Alabama regularly provides a Christian minister to be present at its executions and the Eleventh Circuit granted the stay on the grounds that it appeared the state was violating the Establishment Clause that one religion can not be preferred over another. Alabama’s policy clearly does that. As Kagan’s unusual dissent noted, under the state’s policy “a Christian prisoner may have a minister of his own faith accompany him into the execution chamber to say his last rites. But if an inmate practices a different religion – whether Islam, Judaism, or any other – he may not die with a minister of his own faith by his side. That treatment goes against the Establishment Clause’s core principle of denominational neutrality”.
The conservative bloc based their denial of the stay on the fact that the inmate had waited to long to file his appeal since his execution was originally set for February 7th all way back on November 6th. That seems like a pretty flimsy pretext for their decision because, as Kagan also noted, the inmate was not notified of the state’s refusal to provide an imam until January 23rd, and then followed the prison’s administrative procedures before filing his appeal on January 28th. That hardly seems like an excessive delay on the part of the inmate.
As Neal Katyal wrote last night, “100 years from now, law students will read about this decision.
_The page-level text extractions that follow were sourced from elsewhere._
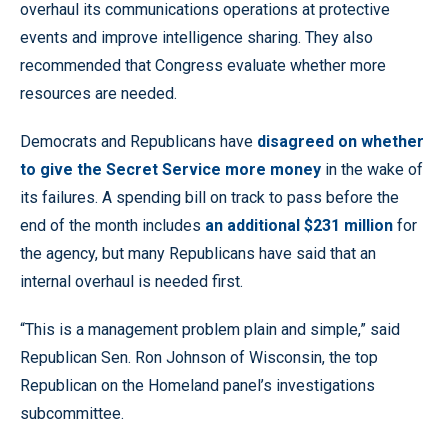
overhaul its communications operations at protective
events and improve intelligence sharing. They also
recommended that Congress evaluate whether more
resources are needed.
Democrats and Republicans have
disagreed on whether
to give the Secret Service more money
in the wake of
its failures. A spending bill on track to pass before the
end of the month includes
an additional $231 million
for
the agency, but many Republicans have said that an
internal overhaul is needed first.
“This is a management problem plain and simple,” said
Republican Sen. Ron Johnson of Wisconsin, the top
Republican on the Homeland panel’s investigations
subcommittee.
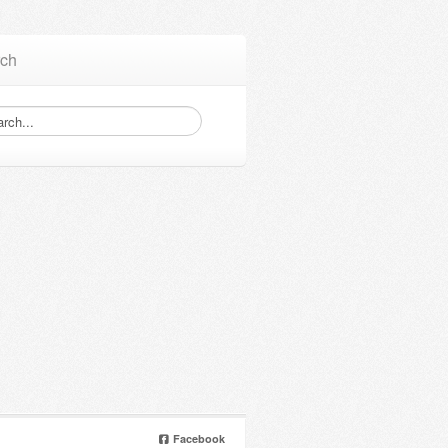
ch
Facebook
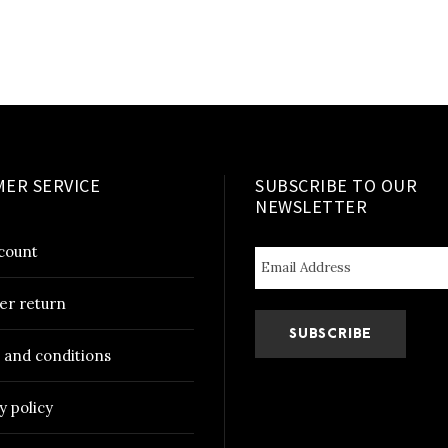
i
t
y
ER SERVICE
SUBSCRIBE TO OUR
NEWSLETTER
count
er return
 and conditions
y policy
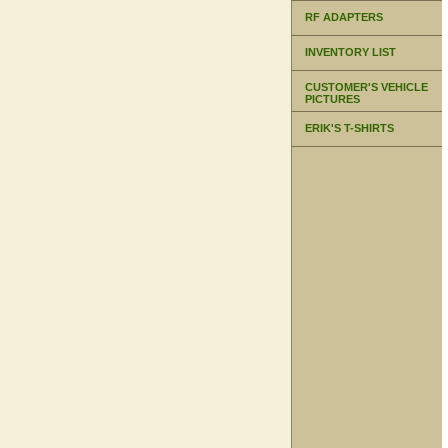
RF ADAPTERS
INVENTORY LIST
CUSTOMER'S VEHICLE
PICTURES
ERIK'S T-SHIRTS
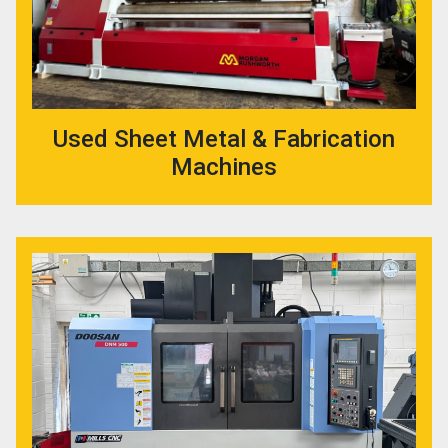
Used Sheet Metal & Fabrication
Machines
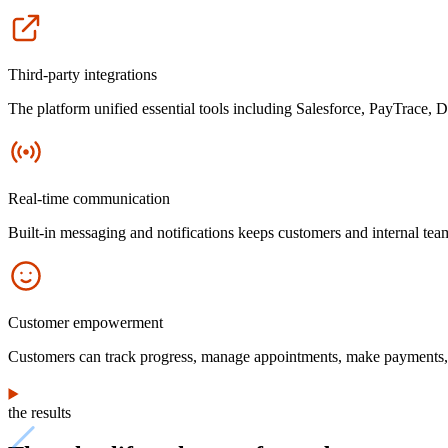
Icon
Third-party integrations
The platform unified essential tools including Salesforce, PayTrace, 
Icon
Real-time communication
Built-in messaging and notifications keeps customers and internal te
Icon
Customer empowerment
Customers can track progress, manage appointments, make payments, s
the results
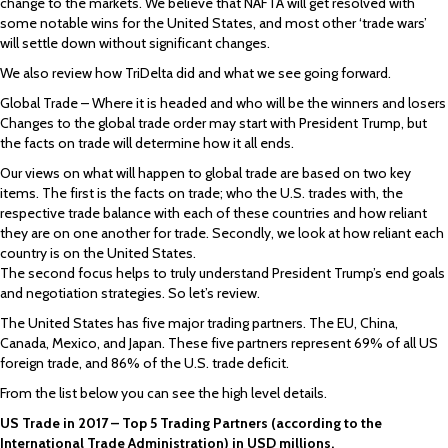
change to the markets. We believe that NAFTA will get resolved with
some notable wins for the United States, and most other ‘trade wars’
will settle down without significant changes.
We also review how TriDelta did and what we see going forward.
Global Trade – Where it is headed and who will be the winners and losers
Changes to the global trade order may start with President Trump, but
the facts on trade will determine how it all ends.
Our views on what will happen to global trade are based on two key
items. The first is the facts on trade; who the U.S. trades with, the
respective trade balance with each of these countries and how reliant
they are on one another for trade. Secondly, we look at how reliant each
country is on the United States.
The second focus helps to truly understand President Trump’s end goals
and negotiation strategies. So let’s review.
The United States has five major trading partners. The EU, China,
Canada, Mexico, and Japan. These five partners represent 69% of all US
foreign trade, and 86% of the U.S. trade deficit.
From the list below you can see the high level details.
US Trade in 2017 – Top 5 Trading Partners (according to the
International Trade Administration) in USD millions.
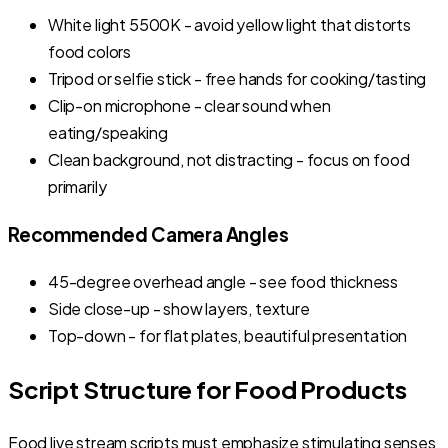
White light 5500K - avoid yellow light that distorts
food colors
Tripod or selfie stick - free hands for cooking/tasting
Clip-on microphone - clear sound when
eating/speaking
Clean background, not distracting - focus on food
primarily
Recommended Camera Angles
45-degree overhead angle - see food thickness
Side close-up - show layers, texture
Top-down - for flat plates, beautiful presentation
Script Structure for Food Products
Food live stream scripts must emphasize stimulating senses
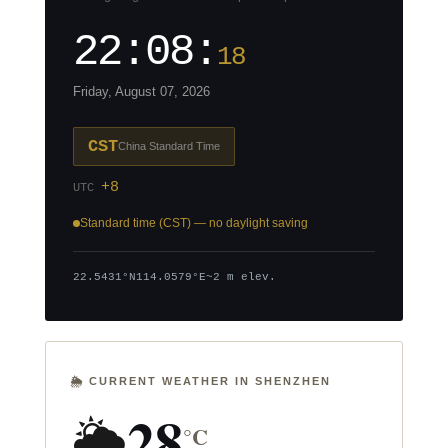
22:08:
19
Friday, August 07, 2026
CST
China Standard Time
+8
UTC
Standard time (CST) — no daylight saving
22.5431°N
114.0579°E
~2 m elev.
🌦️ CURRENT WEATHER IN SHENZHEN
28
🌦️
°C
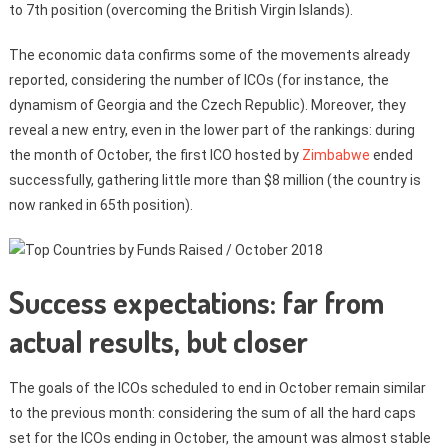
to 7th position (overcoming the British Virgin Islands).
The economic data confirms some of the movements already
reported, considering the number of ICOs (for instance, the
dynamism of Georgia and the Czech Republic). Moreover, they
reveal a new entry, even in the lower part of the rankings: during
the month of October, the first ICO hosted by
Zimbabwe
ended
successfully, gathering little more than $8 million (the country is
now ranked in 65th position).
Success expectations: far from
actual results, but closer
The goals of the ICOs scheduled to end in October remain similar
to the previous month: considering the sum of all the hard caps
set for the ICOs ending in October, the amount was almost stable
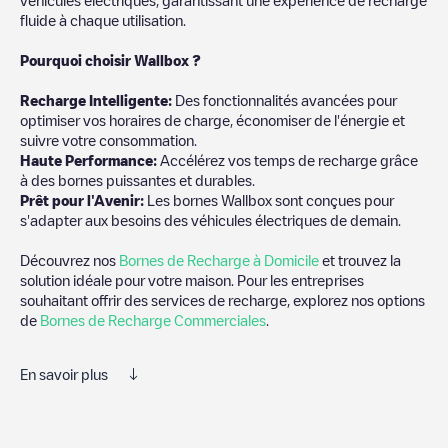
fluide à chaque utilisation.
Pourquoi choisir Wallbox ?
Recharg
e Intelligente:
Des fonctionnalités avancées pour
optimiser vos horaires de charge, économiser de l'énergie et
suivre votre consommation.
Haute Performance:
Accélérez vos temps de recharge grâce
à des bornes puissantes et durables.
Prêt pour l'Avenir:
Les bornes Wallbox sont conçues pour
s'adapter aux besoins des véhicules électriques de demain.
Découvrez nos
Bornes de Recharge à Domicile
et trouvez la
solution idéale pour votre maison. Pour les entreprises
souhaitant offrir des services de recharge, explorez nos options
de
Bornes de Recharge Commerciales
.
En savoir plus
Electromaps est le meilleur moyen de trouver le chargeur de
véhicules électriques le plus proche pour recharger votre voiture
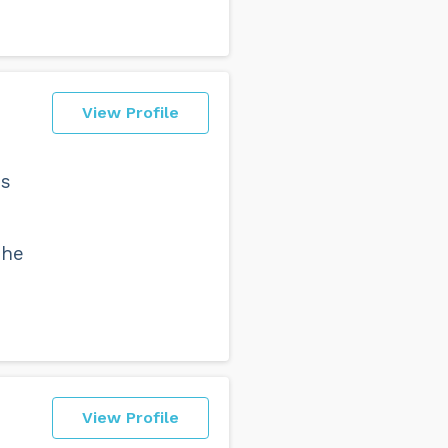
View Profile
ns
The
View Profile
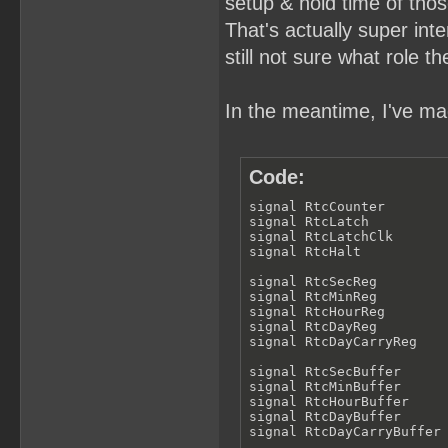
setup & hold time of thos
That's actually super inter
still not sure what role th
In the meantime, I've mad
Code:
signal RtcCounter        
signal RtcLatch          
signal RtcLatchClk       
signal RtcHalt           
signal RtcSecReg         
signal RtcMinReg         
signal RtcHourReg        
signal RtcDayReg         
signal RtcDayCarryReg    
signal RtcSecBuffer      
signal RtcMinBuffer      
signal RtcHourBuffer     
signal RtcDayBuffer      
signal RtcDayCarryBuffer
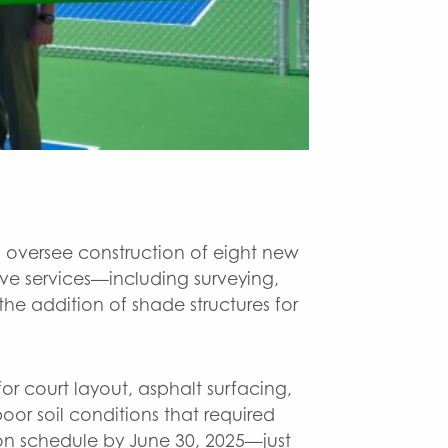
e38c6583-8b52
 oversee construction of eight new
ve services—including surveying,
e addition of shade structures for
or court layout, asphalt surfacing,
or soil conditions that required
n schedule by June 30, 2025—just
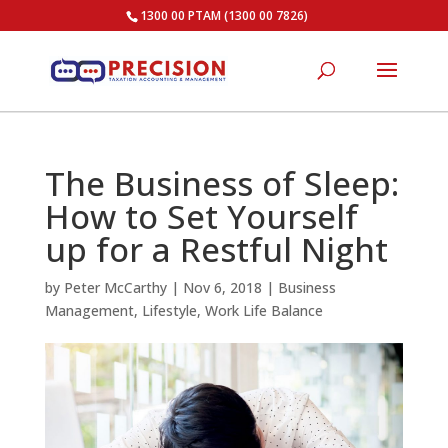
1300 00 PTAM (1300 00 7826)
The Business of Sleep:
How to Set Yourself
up for a Restful Night
by
Peter McCarthy
|
Nov 6, 2018
|
Business
Management
,
Lifestyle
,
Work Life Balance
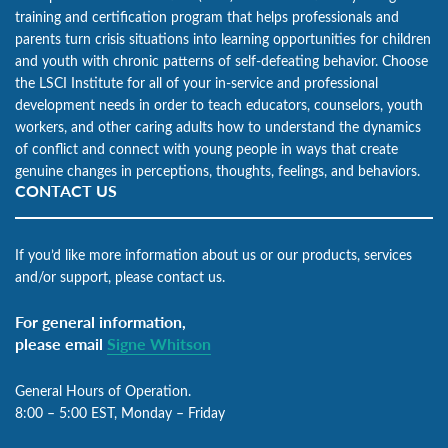
training and certification program that helps professionals and
parents turn crisis situations into learning opportunities for children
and youth with chronic patterns of self-defeating behavior. Choose
the LSCI Institute for all of your in-service and professional
development needs in order to teach educators, counselors, youth
workers, and other caring adults how to understand the dynamics
of conflict and connect with young people in ways that create
genuine changes in perceptions, thoughts, feelings, and behaviors.
CONTACT US
If you’d like more information about us or our products, services
and/or support, please contact us.
For general information,
please email
Signe Whitson
General Hours of Operation.
8:00 – 5:00 EST, Monday – Friday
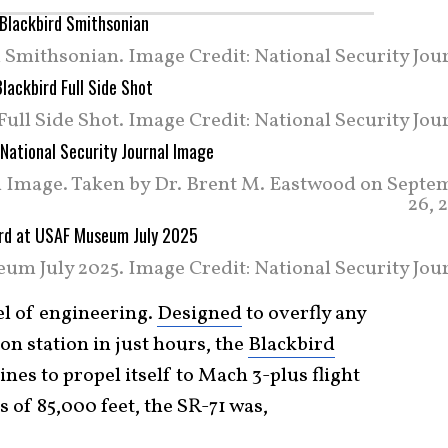
 Smithsonian. Image Credit: National Security Jour
Full Side Shot. Image Credit: National Security Jou
al Image. Taken by Dr. Brent M. Eastwood on Septe
26, 
um July 2025. Image Credit: National Security Jour
l of engineering.
Designed
to overfly any
on station in just hours, the
Blackbird
es to propel itself to Mach 3-plus flight
s of 85,000 feet, the SR-71 was,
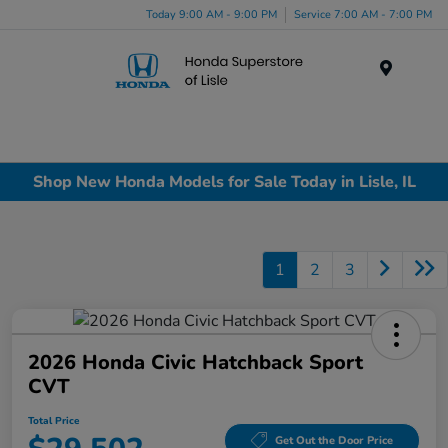
Today 9:00 AM - 9:00 PM
Service 7:00 AM - 7:00 PM
Menu
Shop New Honda Models for Sale Today in Lisle, IL
1
2
3
2026 Honda Civic Hatchback Sport
CVT
Total Price
Get Out the Door Price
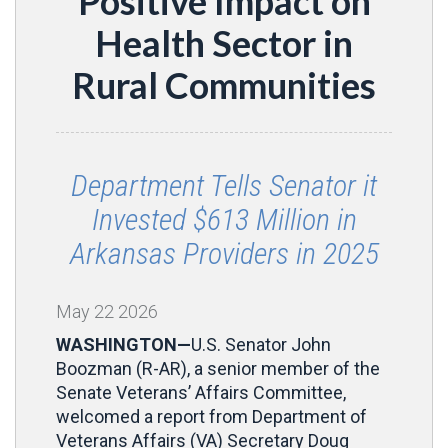
Positive Impact on
Health Sector in
Rural Communities
Department Tells Senator it
Invested $613 Million in
Arkansas Providers in 2025
May
22
2026
WASHINGTON—
U.S. Senator John
Boozman (R-AR), a senior member of the
Senate Veterans’ Affairs Committee,
welcomed a report from Department of
Veterans Affairs (VA) Secretary Doug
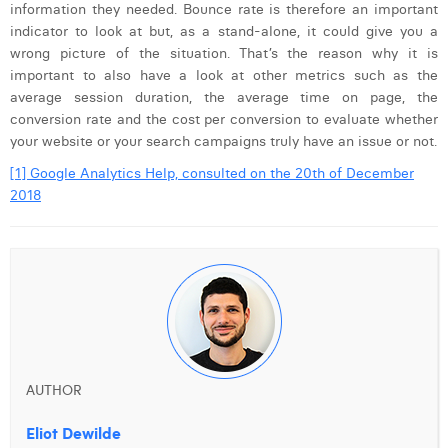
information they needed. Bounce rate is therefore an important
indicator to look at but, as a stand-alone, it could give you a
wrong picture of the situation. That’s the reason why it is
important to also have a look at other metrics such as the
average session duration, the average time on page, the
conversion rate and the cost per conversion to evaluate whether
your website or your search campaigns truly have an issue or not.
[1] Google Analytics Help, consulted on the 20th of December
2018
AUTHOR
Eliot Dewilde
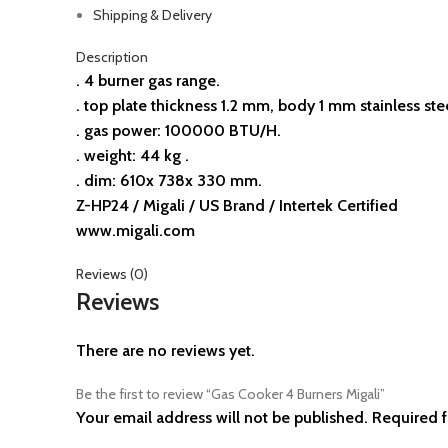
Shipping & Delivery
Description
. 4 burner gas range.
. top plate thickness 1.2 mm, body 1 mm stainless ste
. gas power: 100000 BTU/H.
. weight: 44 kg .
. dim: 610x 738x 330 mm.
Z-HP24 / Migali / US Brand / Intertek Certified
www.migali.com
Reviews (0)
Reviews
There are no reviews yet.
Be the first to review “Gas Cooker 4 Burners Migali”
Your email address will not be published.
Required f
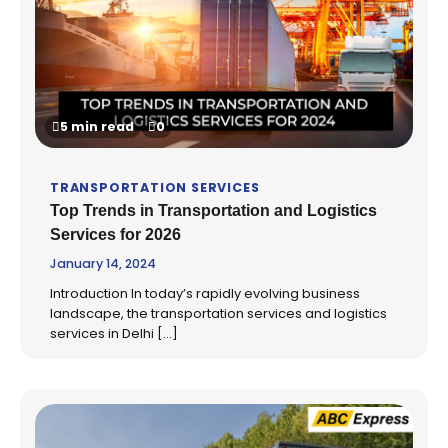
5 min read
0
TRANSPORTATION SERVICES
Top Trends in Transportation and Logistics
Services for 2026
January 14, 2024
Introduction In today’s rapidly evolving business
landscape, the transportation services and logistics
services in Delhi […]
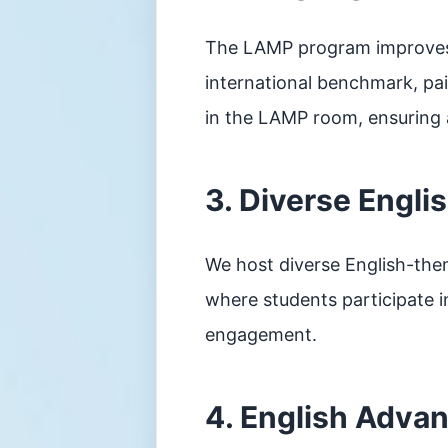
The LAMP program improves r
international benchmark, pai
in the LAMP room, ensuring a
3. Diverse Engli
We host diverse English-the
where students participate i
engagement.
4. English Adva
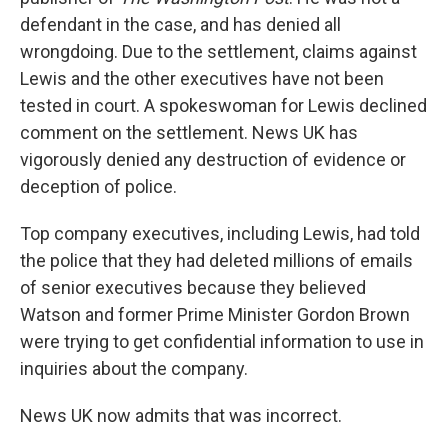
defendant in the case, and has denied all
wrongdoing. Due to the settlement, claims against
Lewis and the other executives have not been
tested in court. A spokeswoman for Lewis declined
comment on the settlement. News UK has
vigorously denied any destruction of evidence or
deception of police.
Top company executives, including Lewis, had told
the police that they had deleted millions of emails
of senior executives because they believed
Watson and former Prime Minister Gordon Brown
were trying to get confidential information to use in
inquiries about the company.
News UK now admits that was incorrect.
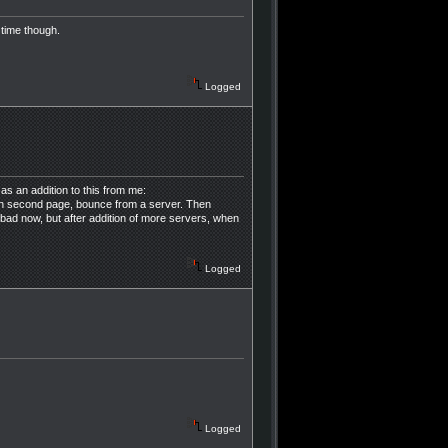
 time though.
Logged
s an addition to this from me:
 on second page, bounce from a server. Then
 bad now, but after addition of more servers, when
Logged
Logged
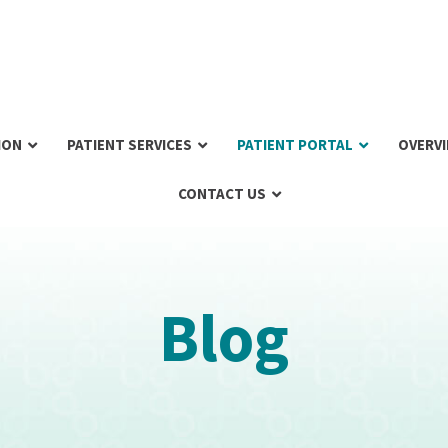
ION
PATIENT SERVICES
PATIENT PORTAL
OVERV
CONTACT US
Blog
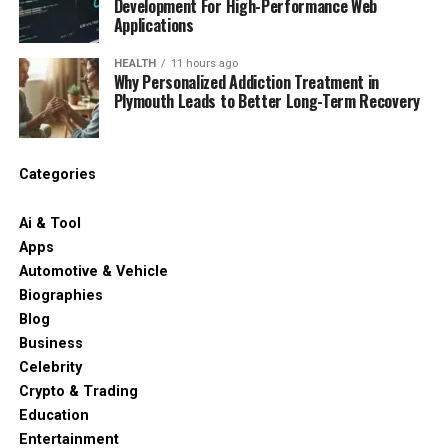
Development For High-Performance Web
Applications
HEALTH
11 hours ago
Why Personalized Addiction Treatment in
Plymouth Leads to Better Long-Term Recovery
Categories
Ai & Tool
Apps
Automotive & Vehicle
Biographies
Blog
Business
Celebrity
Crypto & Trading
Education
Entertainment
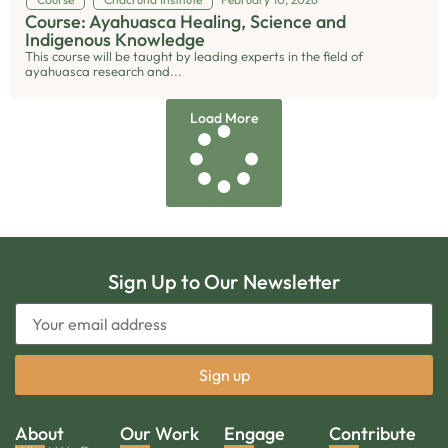
Course: Ayahuasca Healing, Science and
Indigenous Knowledge
This course will be taught by leading experts in the field of
ayahuasca research and...
Load More
Sign Up to Our Newsletter
About
Our Work
Engage
Contribute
It may be read alongside Dred Scott, Plessy v. Ferguson, Korematsu, and the Chinese Exclusion Act cases”, joining the pantheon of the worst and most racist Supreme Court decisions in history.
But the case gets worse when you consider another aspect of this ruling. The Eleventh Circuit had already issued the stay and was prepared to hear all the evidence in the case before issuing a final ruling. By overturning the stay, the Court short-circuited the process that would have allowed the full case to be presented. As southpaw writes, “The procedural posture of tonight’s death penalty case is important. The 11th Circuit (which covers Alabama, Florida, and Georgia) wanted to slow down and hear this prisoner’s First Amendment appeal. SCOTUS blew that appeals process up without hearing any arguments itself…Preventing a lower court from hearing an appeal in a capital case is a radical move from the SCOTUS majority. And, although Solicitor Gen. Noel Francisco’s office isn’t involved, it appears calculated to encourage the aggressive cert before judgment strategy he has been pursuing.”
This decision was essentially a power grab by Roberts and the conservative bloc on the Court. Increasingly the Trump administration has been bypassing the lower courts’ process to hear full cases and preemptively appealing those cases directly to the Supreme Court. This is what the references to “aggressive cert before judgement” and Solicitor General Francisco above is all about. And the Supreme Court recently went along with this radical departure from judicial norms by hearing a case on the Census citizenship question on an expedited basis while the case was still being litigated in the lower courts. This decision seems to invite more of that.
So, while the headlines might seem to provide an indication that the Court is being relatively reasonable, the reality is that it is far more radical than even the most skeptical Court watchers could have believed. And it speaks to the difficulties ahead for Democrats when they have legislative and/or executive power.